### Instructions to follow:
Each line of the data below from the one holding "### Graceful Shutdown" to the one holding "### Local Only", inclusive, is to be reproduced exactly; no other line belongs in the answer.

[Dataset records]
____
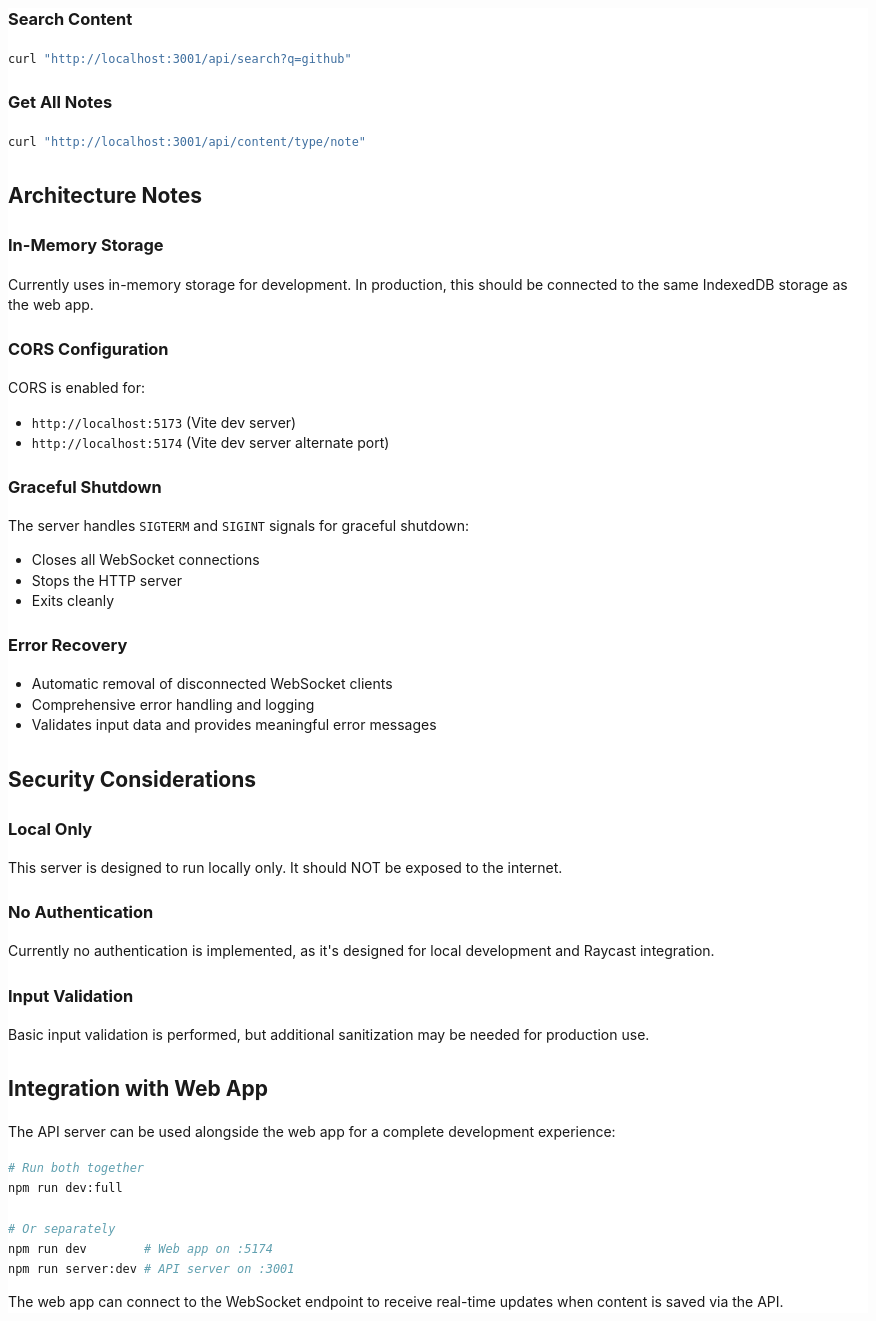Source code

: ### Search Content
```bash
curl "http://localhost:3001/api/search?q=github"
```

### Get All Notes
```bash
curl "http://localhost:3001/api/content/type/note"
```

## Architecture Notes

### In-Memory Storage
Currently uses in-memory storage for development. In production, this should be connected to the same IndexedDB storage as the web app.

### CORS Configuration
CORS is enabled for:
- `http://localhost:5173` (Vite dev server)
- `http://localhost:5174` (Vite dev server alternate port)

### Graceful Shutdown
The server handles `SIGTERM` and `SIGINT` signals for graceful shutdown:
- Closes all WebSocket connections
- Stops the HTTP server
- Exits cleanly

### Error Recovery
- Automatic removal of disconnected WebSocket clients
- Comprehensive error handling and logging
- Validates input data and provides meaningful error messages

## Security Considerations

### Local Only
This server is designed to run locally only. It should NOT be exposed to the internet.

### No Authentication
Currently no authentication is implemented, as it's designed for local development and Raycast integration.

### Input Validation
Basic input validation is performed, but additional sanitization may be needed for production use.

## Integration with Web App

The API server can be used alongside the web app for a complete development experience:

```bash
# Run both together
npm run dev:full

# Or separately
npm run dev        # Web app on :5174
npm run server:dev # API server on :3001
```

The web app can connect to the WebSocket endpoint to receive real-time updates when content is saved via the API.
____
### Solution:
### Graceful Shutdown
The server handles `SIGTERM` and `SIGINT` signals for graceful shutdown:
- Closes all WebSocket connections
- Stops the HTTP server
- Exits cleanly

### Error Recovery
- Automatic removal of disconnected WebSocket clients
- Comprehensive error handling and logging
- Validates input data and provides meaningful error messages

## Security Considerations

### Local Only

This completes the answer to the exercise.